We prefer the submissions of Mr Mansell on this issue for the following reasons.

83.

First, we see no reason in principle to distinguish the custody and consultancy fees from the commission paid to Hopa. In our view, the commissions payable to Hopa are expenses directly referable to the trading in question and, consistent with the reasoning in Da Vinci, to be deducted from gross revenue to which the Applicant was entitled.

84.

Secondly, we agree with the analysis of the RDC in Sapien. In that case, the commissions were paid out pursuant to pre-agreed contractual terms and, as we have said, were commissions that were directly referable to the trading undertaken with Solo.
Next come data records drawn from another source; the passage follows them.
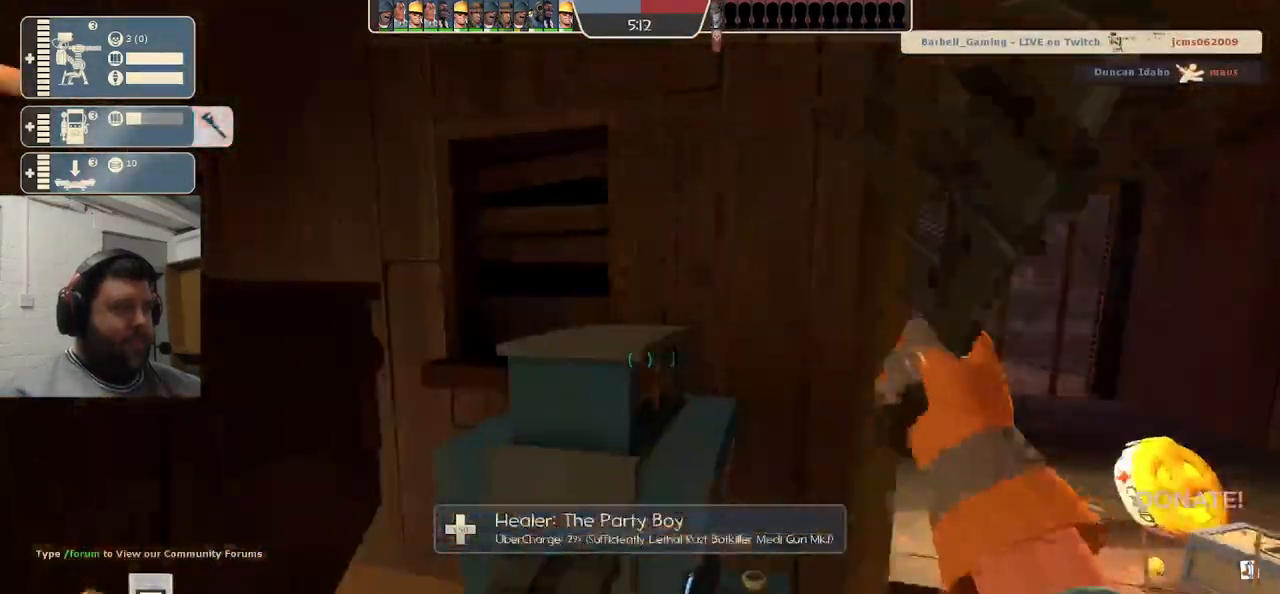
{"buttons": [], "left_stick": "up-right", "right_stick": "center", "events": [[17, "R2", "up"], [133, "left_stick", "up-right"], [250, "R1", "down"], [317, "R1", "up"], [400, "R1", "down"], [483, "R1", "up"]]}
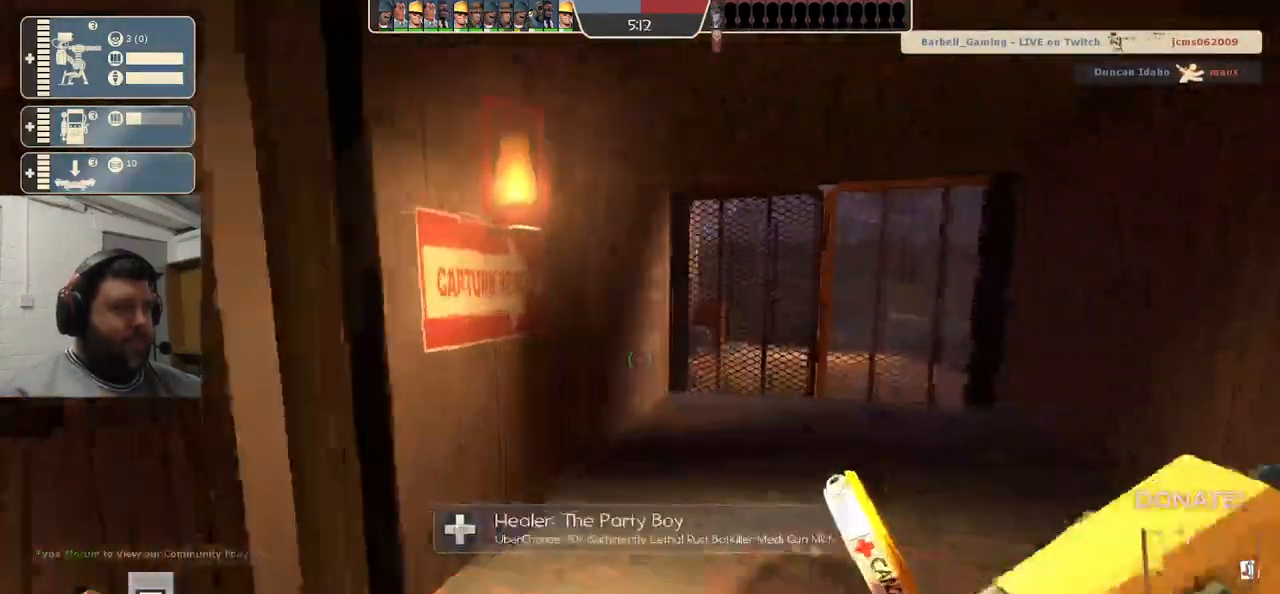
{"buttons": ["SQUARE", "L3"], "left_stick": "up-left", "right_stick": "center", "events": [[133, "left_stick", "up"], [200, "SQUARE", "down"], [283, "SQUARE", "up"], [333, "SQUARE", "down"], [500, "L3", "down"], [500, "left_stick", "up-left"]]}
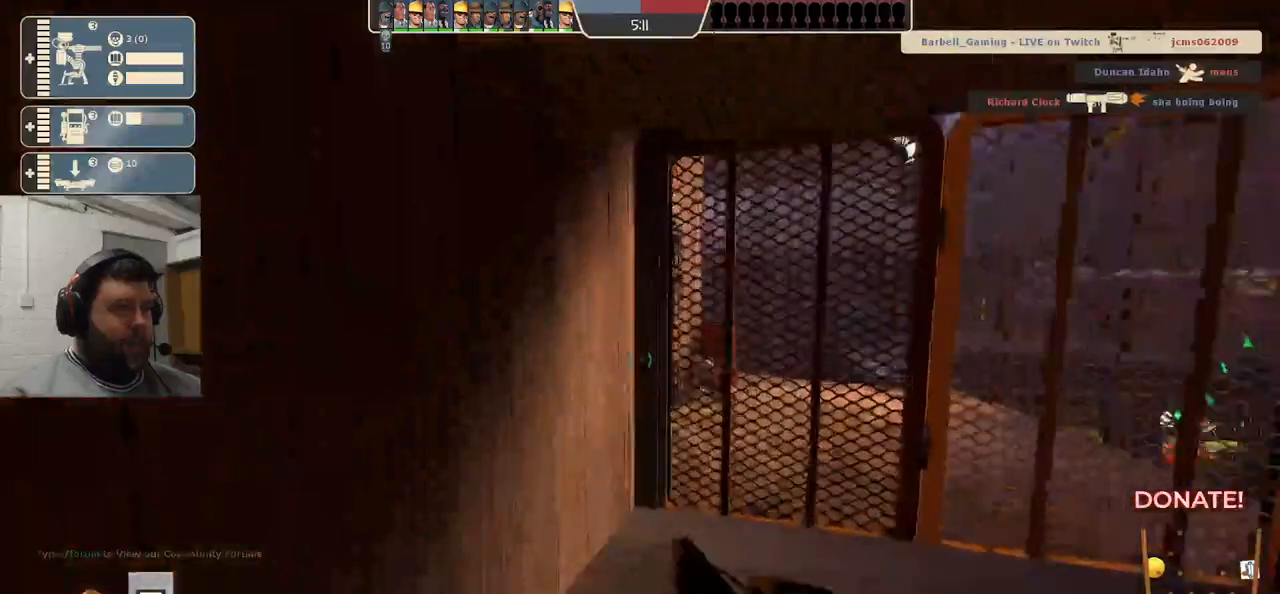
{"buttons": [], "left_stick": "center", "right_stick": "center", "events": [[67, "SQUARE", "up"], [133, "L3", "up"], [183, "left_stick", "left"], [250, "right_stick", "right"], [333, "left_stick", "center"], [367, "right_stick", "center"]]}
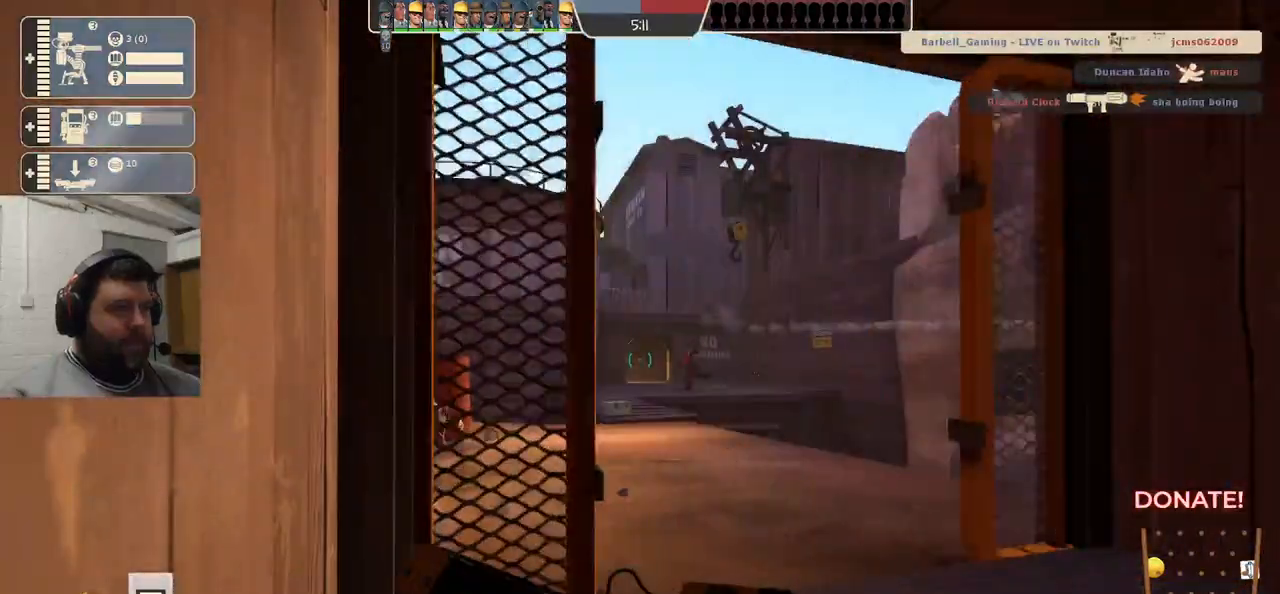
{"buttons": ["R2"], "left_stick": "center", "right_stick": "center", "events": [[267, "R2", "down"]]}
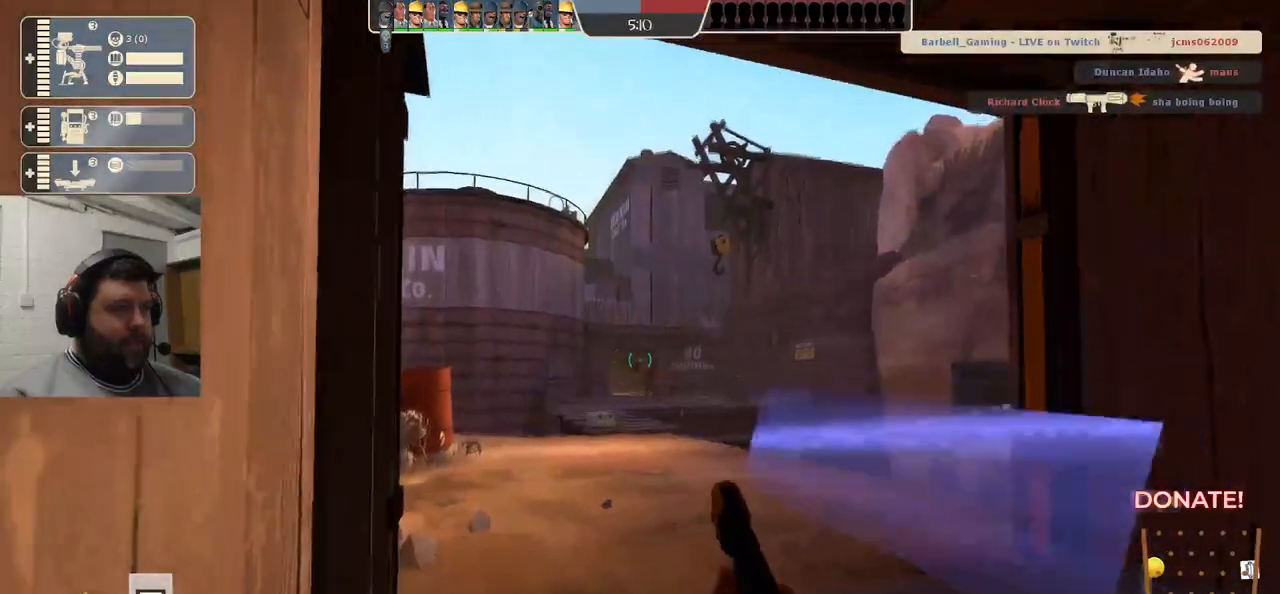
{"buttons": ["R2"], "left_stick": "center", "right_stick": "center", "events": []}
We do not accept that they are of the same character as salary payments. In Sapien, the RDC relied on the firm’s particular business structure, notably its contracts with independent self-employed brokers under which they were entitled to recoup their commission share. As Mr Meadows’s evidence demonstrates, the Applicant followed the same business structure. All of its brokers, in accordance with common industry practice, were self-employed and were remunerated on the basis of commission, payable out of the commissions payable to the firm. Mr Lawrence, through Hopa, was engaged on the same basis.

85.

Thirdly, we do not consider that the fact that there was some delay in the payments being made to Hopa after their receipt by the Applicant makes any difference. As Mr Meadows’s evidence demonstrates, there was no written agreement between the Applicant and Hopa, but there is nothing to suggest that the payment terms were anything other than that the 80% share was payable to Hopa immediately upon the sums out of which it was to be paid were received by the Applicant. That would be an obvious implied term in the circumstances. It may well be the case that as a matter of law it was open to the Applicant to use the sums received for general business purposes, but that would not have affected its pre-existing legal obligation to pass them on immediately upon receipt. The sums received were in essence earmarked funds, 20% payable to the Applicant, and 80% to Hopa.

86.

Fourthly, we do not consider the fact that Mr Lawrence was an equity partner in the Applicant makes any difference. Mr Lawrence has benefitted from the 20% share of the commission payable to the Applicant because of his status as an equity partner in the Applicant. He has received his full entitlement to his share of that sum as an equity partner in the firm. None of the 80% share paid to Hopa was paid to him in his capacity as a partner in the Applicant, but under a separate contractual arrangement. There is no reason therefore to put Mr Lawrence in a different position to any of the other brokers in the firm who were remunerated on the same basis.

87.

Fifthly, to seek to disgorge the full amount of the commissions payable to the Applicant would in our view amount to the imposition of a further penal sanction beyond that arrived at by the application of Steps 2 to 4 of the policy framework. Had the Applicant thought of it, it might have included in the contractual arrangements with Hopa provisions to the effect that it could claw back the commission payments made in the event that the Applicant was obliged to disgorge them as a result of any misconduct caused by the broker concerned to take the view that the failure of the Applicant to include such a provision in the contractual arrangements was a reason for treating the sums concerned as a financial benefit to the Applicant would, in our view, clearly be a sanction of a penal nature which, as discussed above, is not permitted when considering the amount to be disgorged under Step 1, as recognised in Da Vinci. Whilst we make no criticism of the Authority for not having done so, it would have been open to the Authority to take regulatory proceedings against Mr Lawrence if they considered that he was personally culpable for the misconduct that occurred, and sought disgorgement from him of the amounts paid to Hopa.

88.

We therefore conclude that the Step 1 figure should be £140,912.53, that is the 20% share of the net commission retained by the Applicant after making the payments it was obliged to make to Hopa.